John Cryan, the chief executive of Deutsche Bank has warned that a “big number” of staff at the company will ultimately be replaced by robots and other forms of technology as the firm embraces a “revolutionary spirit” going forwards.
Speaking at the Handelsblatt banking conference in Frankfurt on Wednesday morning, Cryan told the audience that the era of accountants and bankers acting like “abacusses” is coming to an end.
“In our banks we have people behaving like robots doing mechanical things, tomorrow we’re going to have robots behaving like people,” he said, according to a report from the Financial Times.
“We have to find new ways of employing people and maybe people need to find new ways of spending their time… The truthful answer is we won’t need as many people.”

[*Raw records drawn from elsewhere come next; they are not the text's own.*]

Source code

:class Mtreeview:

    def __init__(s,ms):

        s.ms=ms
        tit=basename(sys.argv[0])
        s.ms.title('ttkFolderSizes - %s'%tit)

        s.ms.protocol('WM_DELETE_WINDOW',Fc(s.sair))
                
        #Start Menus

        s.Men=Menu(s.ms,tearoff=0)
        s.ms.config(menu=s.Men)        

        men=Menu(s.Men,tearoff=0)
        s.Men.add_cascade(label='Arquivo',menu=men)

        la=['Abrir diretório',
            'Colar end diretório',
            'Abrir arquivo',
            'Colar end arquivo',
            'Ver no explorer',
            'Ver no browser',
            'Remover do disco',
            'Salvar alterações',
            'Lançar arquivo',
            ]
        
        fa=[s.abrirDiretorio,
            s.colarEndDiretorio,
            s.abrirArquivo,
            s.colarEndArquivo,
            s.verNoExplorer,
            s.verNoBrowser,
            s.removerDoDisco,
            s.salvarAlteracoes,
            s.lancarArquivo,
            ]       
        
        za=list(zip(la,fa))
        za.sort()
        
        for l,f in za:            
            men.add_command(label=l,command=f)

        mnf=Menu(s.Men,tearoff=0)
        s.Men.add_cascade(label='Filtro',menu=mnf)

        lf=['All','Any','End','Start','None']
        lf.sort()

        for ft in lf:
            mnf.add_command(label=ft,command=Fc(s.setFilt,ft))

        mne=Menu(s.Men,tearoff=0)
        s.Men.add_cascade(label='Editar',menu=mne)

Cryan did not give any concrete indication of how many staff may eventually be replaced by technological advances, but said it would be a “big number.” Deutsche Bank currently employs around 100,000 staff globally.
“We need to admit that what we had is nice but it’s not necessarily for the future,” he added. “We need more revolutionary spirit.”

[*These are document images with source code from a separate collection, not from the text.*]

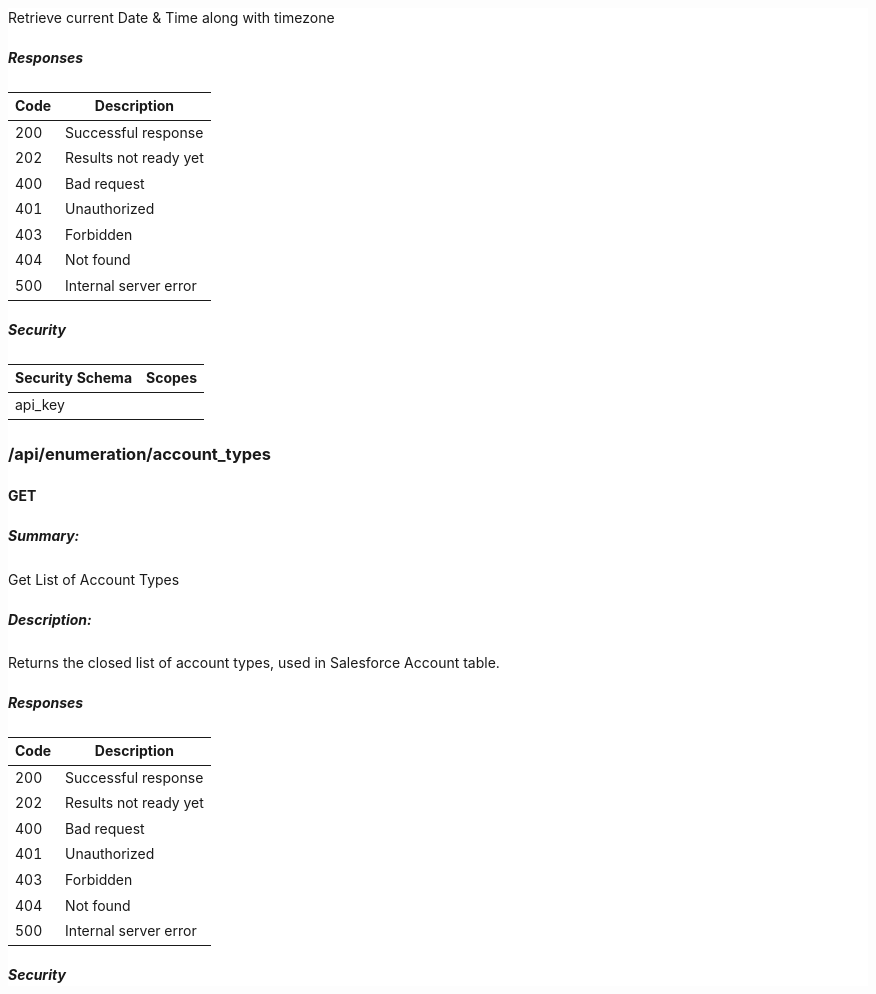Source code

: Retrieve current Date & Time along with timezone

##### Responses

| Code | Description |
| ---- | ----------- |
| 200 | Successful response |
| 202 | Results not ready yet |
| 400 | Bad request |
| 401 | Unauthorized |
| 403 | Forbidden |
| 404 | Not found |
| 500 | Internal server error |

##### Security

| Security Schema | Scopes |
| --- | --- |
| api_key | |

### /api/enumeration/account_types

#### GET
##### Summary:

Get List of Account Types

##### Description:

Returns the closed list of account types, used in Salesforce Account table.

##### Responses

| Code | Description |
| ---- | ----------- |
| 200 | Successful response |
| 202 | Results not ready yet |
| 400 | Bad request |
| 401 | Unauthorized |
| 403 | Forbidden |
| 404 | Not found |
| 500 | Internal server error |

##### Security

Technological advances in banking and the wider jobs market mean that many believe that a large number of more straightforward jobs, such as data entry, will soon be replaced by automation.
A 2016 report from the World Economic Forum argued that automation will lead to a net loss of over 5 million jobs in 15 major developed and emerging economies by 2020.
Certain banking roles are already being impacted with the rise of so-called “robo-advisors” which are able to give financial advice to customers without relying on an actual person.
HSBC is one major bank to roll out robo-advice, launching a service in June that “will use data and algorithms to deliver tailored advice and will make personal recommendations based on an individual’s unique circumstances.”
During the same speak, Cryan said that Frankfurt — the location of Deutsche Bank’s headquarters — must invest heavily in infrastructure if it is to take over from London as Europe’s financial hub after Brexit.